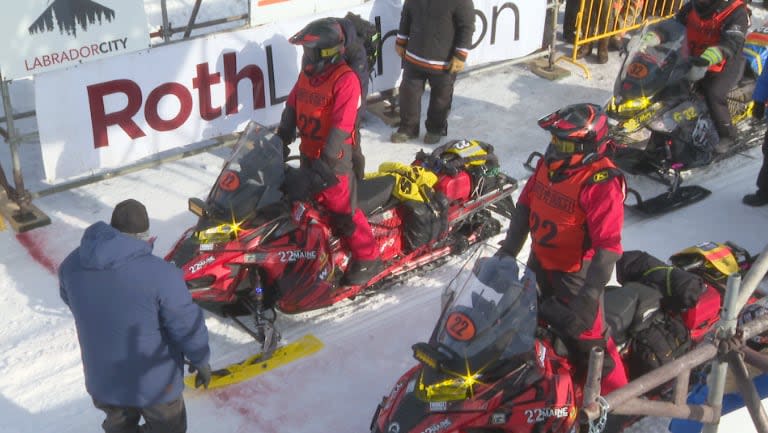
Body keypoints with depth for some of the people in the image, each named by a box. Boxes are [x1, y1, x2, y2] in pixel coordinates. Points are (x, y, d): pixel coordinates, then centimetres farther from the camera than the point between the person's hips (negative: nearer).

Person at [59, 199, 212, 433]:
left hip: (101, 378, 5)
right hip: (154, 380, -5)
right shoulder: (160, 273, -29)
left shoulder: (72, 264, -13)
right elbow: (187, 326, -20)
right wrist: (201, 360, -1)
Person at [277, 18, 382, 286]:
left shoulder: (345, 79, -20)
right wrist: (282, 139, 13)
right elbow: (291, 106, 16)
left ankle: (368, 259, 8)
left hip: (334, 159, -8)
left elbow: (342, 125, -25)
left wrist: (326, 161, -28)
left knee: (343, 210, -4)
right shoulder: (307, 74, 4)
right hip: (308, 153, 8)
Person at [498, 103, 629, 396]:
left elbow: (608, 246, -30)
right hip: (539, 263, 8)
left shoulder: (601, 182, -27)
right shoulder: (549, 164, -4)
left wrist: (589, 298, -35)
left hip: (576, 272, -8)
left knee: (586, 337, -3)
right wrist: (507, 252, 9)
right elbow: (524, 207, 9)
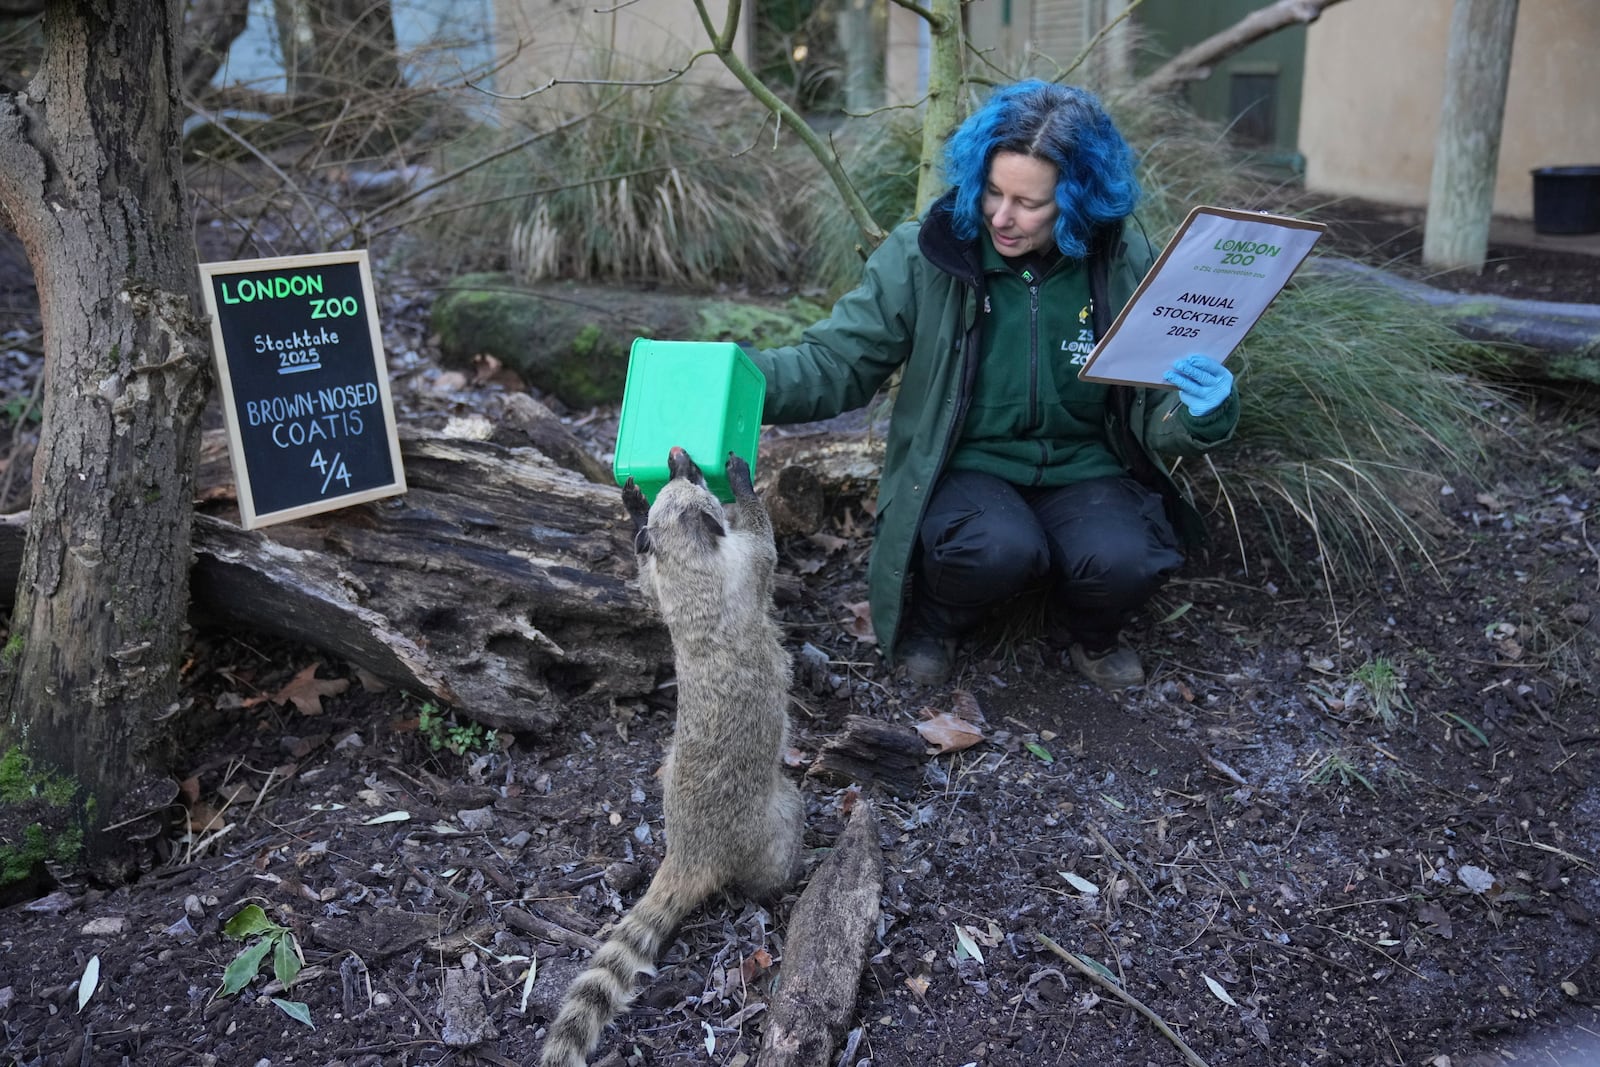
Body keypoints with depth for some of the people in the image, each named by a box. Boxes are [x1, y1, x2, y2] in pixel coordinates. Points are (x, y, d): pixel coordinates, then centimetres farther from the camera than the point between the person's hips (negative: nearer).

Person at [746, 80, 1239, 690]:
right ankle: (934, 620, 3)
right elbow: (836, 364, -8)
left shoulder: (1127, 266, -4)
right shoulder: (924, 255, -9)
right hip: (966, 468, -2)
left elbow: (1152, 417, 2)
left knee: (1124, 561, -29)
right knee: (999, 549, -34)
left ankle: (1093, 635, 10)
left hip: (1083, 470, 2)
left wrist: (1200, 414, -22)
..........
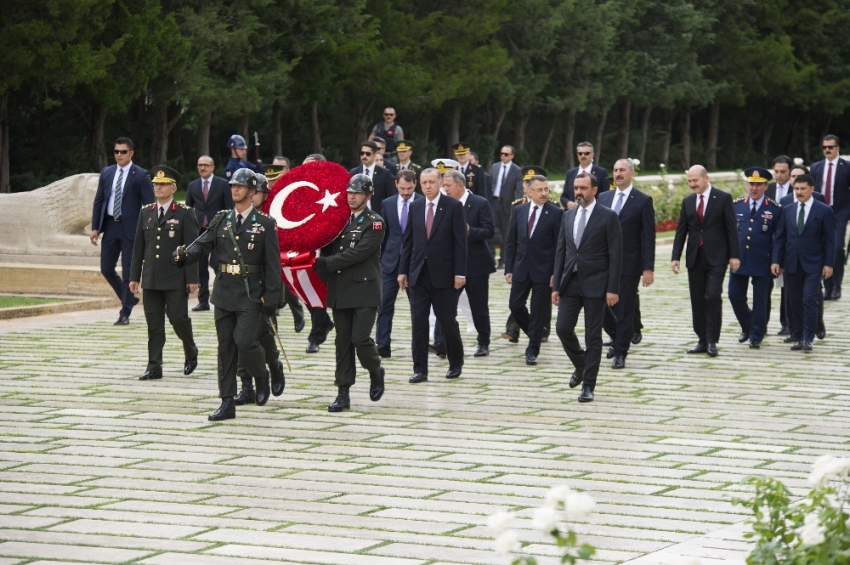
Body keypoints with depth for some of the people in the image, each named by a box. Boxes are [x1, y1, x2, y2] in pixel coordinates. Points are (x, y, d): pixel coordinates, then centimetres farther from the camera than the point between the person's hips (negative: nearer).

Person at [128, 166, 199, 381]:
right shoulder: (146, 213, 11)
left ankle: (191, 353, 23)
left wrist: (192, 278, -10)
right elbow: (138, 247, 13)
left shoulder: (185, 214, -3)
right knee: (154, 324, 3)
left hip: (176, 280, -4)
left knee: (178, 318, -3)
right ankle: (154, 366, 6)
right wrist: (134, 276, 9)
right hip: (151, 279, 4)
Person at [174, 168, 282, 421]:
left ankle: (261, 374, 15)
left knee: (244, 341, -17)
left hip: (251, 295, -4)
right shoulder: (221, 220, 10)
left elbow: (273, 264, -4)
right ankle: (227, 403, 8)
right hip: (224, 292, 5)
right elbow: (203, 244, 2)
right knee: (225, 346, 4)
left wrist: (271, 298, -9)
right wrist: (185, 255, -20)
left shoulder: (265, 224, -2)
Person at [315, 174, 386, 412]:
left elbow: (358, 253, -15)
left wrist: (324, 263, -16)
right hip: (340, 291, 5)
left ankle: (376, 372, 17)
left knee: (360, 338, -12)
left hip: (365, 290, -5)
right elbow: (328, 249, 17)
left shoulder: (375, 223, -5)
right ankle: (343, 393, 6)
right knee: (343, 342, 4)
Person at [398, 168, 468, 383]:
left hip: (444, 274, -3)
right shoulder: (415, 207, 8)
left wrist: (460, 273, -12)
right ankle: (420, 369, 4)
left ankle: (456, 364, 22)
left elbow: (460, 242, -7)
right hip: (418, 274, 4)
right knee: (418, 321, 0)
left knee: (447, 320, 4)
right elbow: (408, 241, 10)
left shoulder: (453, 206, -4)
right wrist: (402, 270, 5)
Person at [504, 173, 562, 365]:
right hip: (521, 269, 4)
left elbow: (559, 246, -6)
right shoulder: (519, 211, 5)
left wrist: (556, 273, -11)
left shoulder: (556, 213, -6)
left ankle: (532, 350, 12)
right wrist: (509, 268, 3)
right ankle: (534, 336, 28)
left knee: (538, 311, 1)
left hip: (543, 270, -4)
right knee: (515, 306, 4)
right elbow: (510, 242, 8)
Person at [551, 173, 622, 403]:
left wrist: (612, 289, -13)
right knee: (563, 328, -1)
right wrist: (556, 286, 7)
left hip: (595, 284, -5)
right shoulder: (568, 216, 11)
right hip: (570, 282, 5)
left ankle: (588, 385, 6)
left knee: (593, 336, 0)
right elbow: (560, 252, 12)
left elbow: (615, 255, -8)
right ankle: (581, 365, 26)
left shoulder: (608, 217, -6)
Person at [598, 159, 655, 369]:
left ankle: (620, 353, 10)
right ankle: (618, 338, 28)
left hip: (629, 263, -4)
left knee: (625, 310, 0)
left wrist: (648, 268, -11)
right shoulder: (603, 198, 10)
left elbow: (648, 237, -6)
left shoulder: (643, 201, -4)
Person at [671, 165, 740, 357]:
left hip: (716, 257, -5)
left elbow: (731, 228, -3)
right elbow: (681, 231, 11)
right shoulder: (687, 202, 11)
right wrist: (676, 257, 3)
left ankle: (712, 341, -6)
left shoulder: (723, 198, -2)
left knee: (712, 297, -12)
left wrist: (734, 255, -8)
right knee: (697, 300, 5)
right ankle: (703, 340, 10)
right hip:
..........
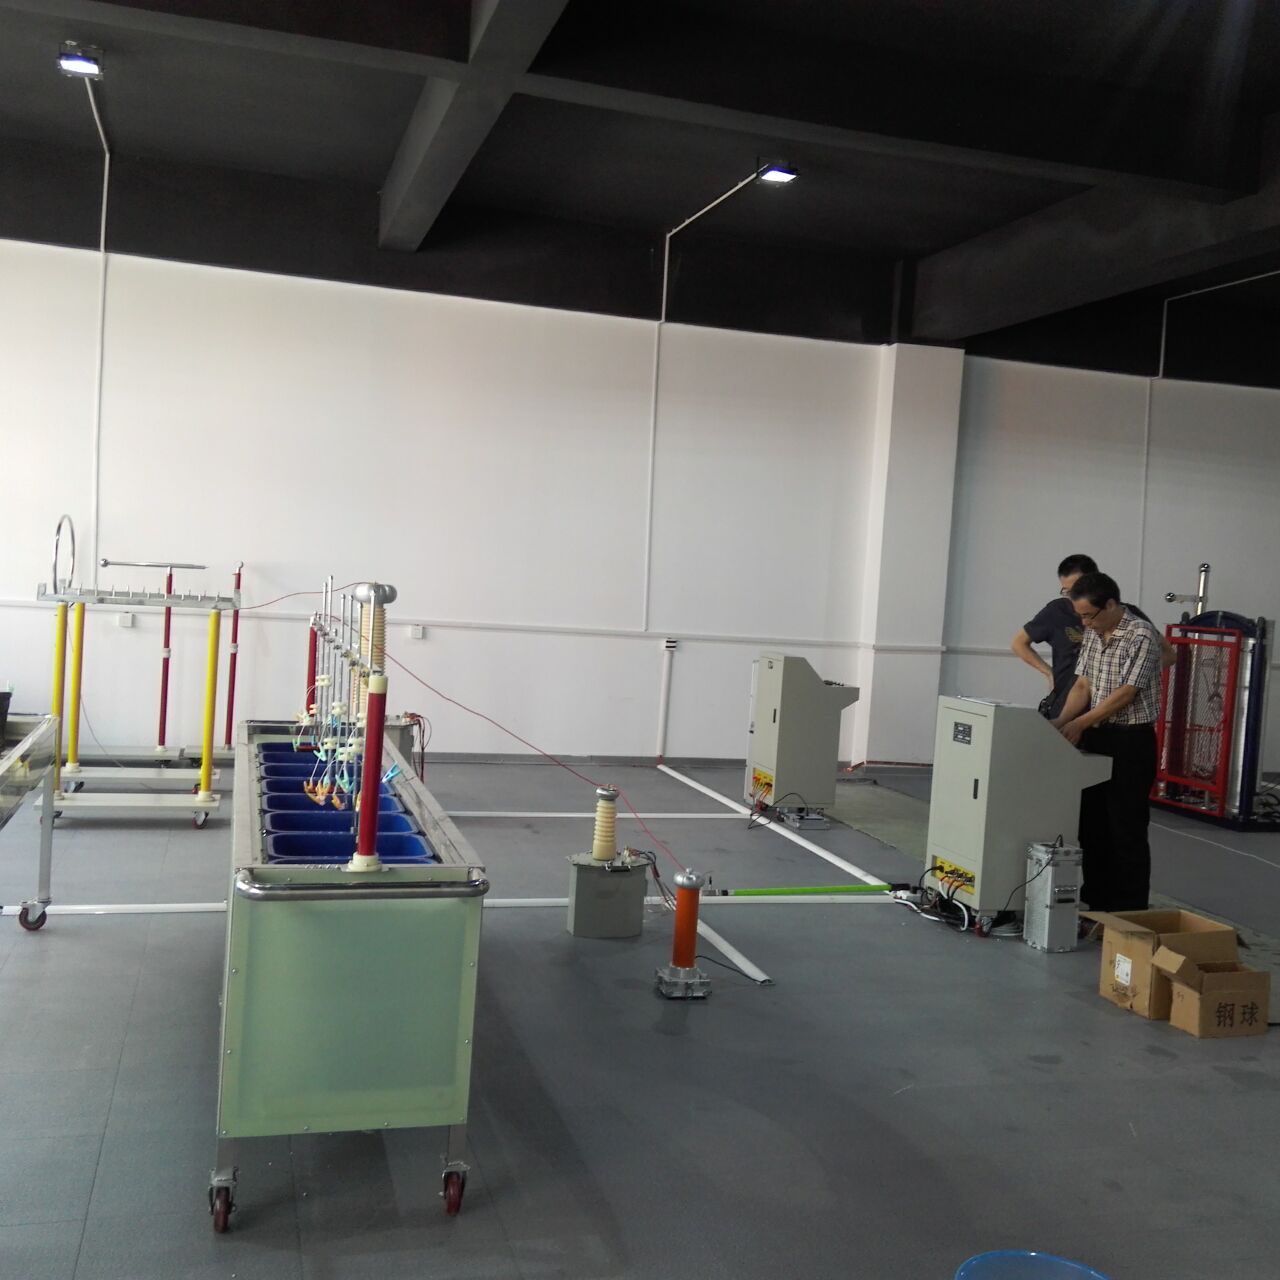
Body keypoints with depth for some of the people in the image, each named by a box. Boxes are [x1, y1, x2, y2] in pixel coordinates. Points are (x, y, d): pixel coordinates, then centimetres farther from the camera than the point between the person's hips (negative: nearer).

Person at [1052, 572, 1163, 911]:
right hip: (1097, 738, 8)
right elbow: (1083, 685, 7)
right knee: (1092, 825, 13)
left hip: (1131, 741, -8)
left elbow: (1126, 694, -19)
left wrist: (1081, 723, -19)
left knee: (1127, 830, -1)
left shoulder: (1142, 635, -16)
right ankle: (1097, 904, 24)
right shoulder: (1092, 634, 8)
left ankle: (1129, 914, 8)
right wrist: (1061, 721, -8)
..........
== WORK TO COMPLETE ==
Rescale the entries starting at the line that contains "right shoulder: (221, 220, 10)" and ending at the line that contains "right ankle: (534, 336, 28)". Rewrite every line in that span with each keypoint value (x, y and depth) multiplied by 2.25 and rounded to a whole number, halves up, leaving the person boxes and all other text unchanged.

== RESULT OF THE EXERCISE ==
right shoulder: (497, 495, 23)
left elbow: (614, 594, -9)
right ankle: (511, 907, 18)
right hip: (504, 657, 11)
right elbow: (457, 549, 5)
right knee: (506, 779, 9)
left wrist: (610, 671, -20)
right wrist: (416, 574, -45)
left shoulder: (596, 504, -5)
Person at [315, 174, 386, 412]:
left elbow: (806, 569, -34)
left wrist: (729, 592, -36)
right hip: (765, 655, 11)
left ankle: (846, 837, 38)
left knee: (810, 761, -27)
left hip: (821, 653, -11)
right elbow: (738, 560, 38)
left shoulder: (844, 502, -11)
right ankle: (772, 884, 14)
right knee: (772, 770, 9)
Person at [398, 168, 468, 383]:
left hip: (999, 617, -7)
right shoulder: (934, 466, 18)
left wrist: (1035, 614, -27)
right ankle: (945, 830, 9)
left ankle: (1026, 819, 50)
left elbow: (1035, 545, -16)
right hip: (941, 617, 9)
right knee: (941, 722, 0)
left knee: (1006, 720, 9)
right elbow: (918, 542, 23)
left shoulder: (1019, 464, -9)
right wrist: (905, 608, 11)
Person at [504, 173, 562, 365]:
right hip: (1172, 605, 9)
left elbow: (1258, 554, -14)
right shoulder: (1168, 475, 11)
left wrist: (1251, 614, -25)
left shoulder: (1251, 479, -14)
left ankle: (1197, 788, 27)
right wrist: (1145, 603, 7)
right ankle: (1202, 756, 63)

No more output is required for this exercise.